[Records excerpted from a collection]
================
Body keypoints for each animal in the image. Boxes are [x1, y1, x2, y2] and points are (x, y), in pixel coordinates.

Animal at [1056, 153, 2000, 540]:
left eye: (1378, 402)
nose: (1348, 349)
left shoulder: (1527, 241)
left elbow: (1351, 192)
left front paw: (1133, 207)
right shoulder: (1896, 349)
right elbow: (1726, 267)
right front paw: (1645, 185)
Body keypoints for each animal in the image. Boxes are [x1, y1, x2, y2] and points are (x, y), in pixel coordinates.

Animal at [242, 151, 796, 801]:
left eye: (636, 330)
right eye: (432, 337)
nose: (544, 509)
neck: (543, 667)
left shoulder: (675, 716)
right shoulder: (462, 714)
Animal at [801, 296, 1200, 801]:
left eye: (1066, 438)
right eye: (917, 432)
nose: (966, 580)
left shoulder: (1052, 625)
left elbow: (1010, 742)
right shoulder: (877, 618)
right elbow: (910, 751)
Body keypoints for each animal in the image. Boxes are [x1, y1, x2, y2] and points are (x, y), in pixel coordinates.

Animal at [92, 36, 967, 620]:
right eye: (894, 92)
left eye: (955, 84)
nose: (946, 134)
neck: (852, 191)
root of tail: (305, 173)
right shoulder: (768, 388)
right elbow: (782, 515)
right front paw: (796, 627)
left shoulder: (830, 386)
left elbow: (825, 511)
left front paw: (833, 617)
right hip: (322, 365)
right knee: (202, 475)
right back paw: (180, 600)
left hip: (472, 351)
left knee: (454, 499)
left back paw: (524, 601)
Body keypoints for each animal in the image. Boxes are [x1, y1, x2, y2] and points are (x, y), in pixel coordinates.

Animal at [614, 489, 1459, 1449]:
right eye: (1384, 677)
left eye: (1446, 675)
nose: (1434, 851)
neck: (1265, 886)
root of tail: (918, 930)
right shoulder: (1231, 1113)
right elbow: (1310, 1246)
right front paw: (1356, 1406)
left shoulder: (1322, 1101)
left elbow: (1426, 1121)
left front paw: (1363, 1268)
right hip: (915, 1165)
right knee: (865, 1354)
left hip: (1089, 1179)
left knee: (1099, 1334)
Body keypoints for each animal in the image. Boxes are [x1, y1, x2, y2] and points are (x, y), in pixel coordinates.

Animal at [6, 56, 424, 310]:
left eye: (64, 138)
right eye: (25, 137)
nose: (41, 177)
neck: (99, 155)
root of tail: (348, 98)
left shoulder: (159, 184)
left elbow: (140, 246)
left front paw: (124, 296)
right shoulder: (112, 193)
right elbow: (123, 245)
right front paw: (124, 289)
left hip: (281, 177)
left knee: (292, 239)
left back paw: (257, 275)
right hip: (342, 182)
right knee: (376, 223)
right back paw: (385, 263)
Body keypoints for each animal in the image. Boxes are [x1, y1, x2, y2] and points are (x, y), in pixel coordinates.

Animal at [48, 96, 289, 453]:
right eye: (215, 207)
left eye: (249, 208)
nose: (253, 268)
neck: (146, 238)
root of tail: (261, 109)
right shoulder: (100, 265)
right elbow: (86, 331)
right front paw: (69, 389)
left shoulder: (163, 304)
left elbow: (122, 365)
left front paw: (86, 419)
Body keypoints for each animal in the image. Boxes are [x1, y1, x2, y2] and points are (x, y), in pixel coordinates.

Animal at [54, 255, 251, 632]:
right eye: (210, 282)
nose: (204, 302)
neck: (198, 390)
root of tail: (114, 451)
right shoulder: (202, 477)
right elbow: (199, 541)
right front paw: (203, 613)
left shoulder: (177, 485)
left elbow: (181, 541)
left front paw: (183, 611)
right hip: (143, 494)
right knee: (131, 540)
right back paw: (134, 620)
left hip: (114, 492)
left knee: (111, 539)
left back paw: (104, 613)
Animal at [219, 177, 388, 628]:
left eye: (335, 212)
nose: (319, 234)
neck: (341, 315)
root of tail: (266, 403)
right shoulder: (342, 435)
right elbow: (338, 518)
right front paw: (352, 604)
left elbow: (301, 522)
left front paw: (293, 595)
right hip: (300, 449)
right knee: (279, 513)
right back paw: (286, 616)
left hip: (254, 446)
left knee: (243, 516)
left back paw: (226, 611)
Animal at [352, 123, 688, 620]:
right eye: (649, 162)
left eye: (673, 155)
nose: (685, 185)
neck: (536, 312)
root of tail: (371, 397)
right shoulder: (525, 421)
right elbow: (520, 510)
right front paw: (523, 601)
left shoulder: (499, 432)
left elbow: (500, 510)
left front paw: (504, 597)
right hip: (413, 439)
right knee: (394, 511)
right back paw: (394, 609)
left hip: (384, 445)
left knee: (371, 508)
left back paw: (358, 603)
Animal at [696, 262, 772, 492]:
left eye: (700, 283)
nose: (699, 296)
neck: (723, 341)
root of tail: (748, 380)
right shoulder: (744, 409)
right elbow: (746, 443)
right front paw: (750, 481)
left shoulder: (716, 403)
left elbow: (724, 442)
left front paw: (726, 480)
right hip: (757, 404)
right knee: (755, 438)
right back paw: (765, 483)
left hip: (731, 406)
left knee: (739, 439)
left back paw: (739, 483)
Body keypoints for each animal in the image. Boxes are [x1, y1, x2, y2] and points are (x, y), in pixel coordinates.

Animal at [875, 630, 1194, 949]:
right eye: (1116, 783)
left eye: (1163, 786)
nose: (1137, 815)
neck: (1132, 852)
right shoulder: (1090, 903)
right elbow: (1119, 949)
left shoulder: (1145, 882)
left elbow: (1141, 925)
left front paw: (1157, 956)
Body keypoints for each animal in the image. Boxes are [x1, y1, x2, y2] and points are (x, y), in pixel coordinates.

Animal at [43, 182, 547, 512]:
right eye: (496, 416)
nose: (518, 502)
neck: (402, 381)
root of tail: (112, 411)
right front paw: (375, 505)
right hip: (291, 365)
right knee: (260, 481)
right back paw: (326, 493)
================
*ACTIVITY*:
Print out each line of the data exactly.

*TASK RESULT*:
Body keypoints for each animal in the image. Boxes are [x1, y1, x2, y2] and points are (x, y), in pixel coordinates.

Animal at [1056, 153, 2000, 540]:
left eye: (1378, 402)
nose: (1348, 349)
left shoulder: (1527, 241)
left elbow: (1351, 192)
left front paw: (1133, 207)
right shoulder: (1896, 349)
right elbow: (1726, 267)
right front paw: (1645, 185)
Body keypoints for each animal in the image. Boxes are [x1, y1, x2, y2] and points are (x, y), in pixel coordinates.

Animal at [242, 151, 796, 801]:
left eye: (636, 330)
right eye: (432, 337)
nose: (544, 509)
neck: (543, 667)
left shoulder: (675, 716)
right shoulder: (462, 714)
Animal at [801, 296, 1200, 801]:
left eye: (1066, 438)
right eye: (917, 432)
nose: (966, 580)
left shoulder: (1052, 625)
left elbow: (1010, 742)
right shoulder: (877, 618)
right elbow: (910, 751)
Body keypoints for each animal in the image. Boxes are [x1, y1, x2, y2] and points are (x, y), in pixel coordinates.

Animal at [92, 36, 967, 620]:
right eye: (894, 92)
left eye: (955, 84)
nose: (946, 134)
neck: (852, 191)
root of tail: (305, 173)
right shoulder: (768, 388)
right elbow: (782, 515)
right front paw: (796, 627)
left shoulder: (830, 386)
left elbow: (825, 511)
left front paw: (833, 617)
right hip: (322, 365)
right knee: (202, 475)
right back paw: (180, 600)
left hip: (472, 351)
left knee: (454, 499)
left back paw: (524, 601)
Body keypoints for each animal in the image. Boxes are [x1, y1, x2, y2] and points are (x, y), in pixel coordinates.

Animal at [614, 489, 1459, 1449]:
right eye: (1384, 677)
left eye: (1446, 675)
nose: (1434, 851)
neck: (1265, 886)
root of tail: (918, 930)
right shoulder: (1231, 1113)
right elbow: (1310, 1246)
right front paw: (1356, 1406)
left shoulder: (1322, 1101)
left elbow: (1426, 1121)
left front paw: (1363, 1268)
right hip: (915, 1165)
right knee: (865, 1354)
left hip: (1089, 1179)
left knee: (1099, 1334)
Body keypoints for each animal in the image. Boxes are [x1, y1, x2, y2] and points are (x, y), in pixel coordinates.

Animal at [6, 56, 424, 310]:
left eye: (64, 138)
right eye: (25, 137)
nose: (41, 177)
neck: (99, 155)
root of tail: (348, 98)
left shoulder: (159, 184)
left elbow: (140, 246)
left front paw: (124, 296)
right shoulder: (112, 193)
right elbow: (123, 245)
right front paw: (124, 289)
left hip: (281, 177)
left knee: (292, 239)
left back paw: (257, 275)
right hip: (342, 182)
right knee: (376, 223)
right back paw: (385, 263)
Body keypoints for each animal in the image. Boxes are [x1, y1, x2, y2] and points are (x, y), in pixel coordinates.

Animal at [48, 96, 289, 453]:
right eye: (215, 207)
left eye: (249, 208)
nose: (253, 268)
neck: (146, 238)
root of tail: (261, 109)
right shoulder: (100, 265)
right elbow: (86, 331)
right front paw: (69, 389)
left shoulder: (163, 304)
left elbow: (122, 365)
left front paw: (86, 419)
Body keypoints for each animal in the image. Boxes are [x1, y1, x2, y2] and points are (x, y), in pixel coordinates.

Animal at [54, 255, 251, 632]:
right eye: (210, 282)
nose: (204, 302)
neck: (198, 390)
root of tail: (114, 451)
right shoulder: (202, 477)
right elbow: (199, 541)
right front paw: (203, 613)
left shoulder: (177, 485)
left elbow: (181, 541)
left front paw: (183, 611)
right hip: (143, 494)
right knee: (131, 540)
right back paw: (134, 620)
left hip: (114, 492)
left knee: (111, 539)
left back paw: (104, 613)
Animal at [219, 177, 388, 628]:
left eye: (335, 212)
nose: (319, 234)
neck: (341, 315)
root of tail: (266, 403)
right shoulder: (342, 435)
right elbow: (338, 518)
right front paw: (352, 604)
left elbow: (301, 522)
left front paw: (293, 595)
right hip: (300, 449)
right knee: (279, 513)
right back paw: (286, 616)
left hip: (254, 446)
left knee: (243, 516)
left back paw: (226, 611)
Animal at [352, 123, 688, 620]:
right eye: (649, 162)
left eye: (673, 155)
nose: (685, 185)
neck: (536, 312)
root of tail: (371, 397)
right shoulder: (525, 421)
right elbow: (520, 510)
right front paw: (523, 601)
left shoulder: (499, 432)
left elbow: (500, 510)
left front paw: (504, 597)
right hip: (413, 439)
right knee: (394, 511)
right back paw: (394, 609)
left hip: (384, 445)
left knee: (371, 508)
left back paw: (358, 603)
Animal at [696, 262, 772, 492]:
left eye: (700, 283)
nose: (699, 296)
neck: (723, 341)
root of tail: (748, 380)
right shoulder: (744, 409)
right elbow: (746, 443)
right front paw: (750, 481)
left shoulder: (716, 403)
left elbow: (724, 442)
left front paw: (726, 480)
right hip: (757, 404)
right knee: (755, 438)
right back paw: (765, 483)
left hip: (731, 406)
left knee: (739, 439)
left back paw: (739, 483)
Body keypoints for each animal in the image. Boxes are [x1, y1, x2, y2] and points are (x, y), in pixel coordinates.

Animal at [875, 630, 1194, 949]:
right eye: (1116, 783)
left eye: (1163, 786)
nose: (1137, 815)
neck: (1132, 852)
right shoulder: (1090, 903)
right elbow: (1119, 949)
left shoulder: (1145, 882)
left elbow: (1141, 925)
left front paw: (1157, 956)
Body keypoints for each animal in the image. Boxes are [x1, y1, x2, y2] and points are (x, y), in pixel coordinates.

Animal at [43, 182, 547, 512]:
right eye: (496, 416)
nose: (518, 502)
neck: (402, 381)
root of tail: (112, 411)
right front paw: (375, 505)
right hip: (291, 365)
right knee: (260, 481)
right back paw: (326, 493)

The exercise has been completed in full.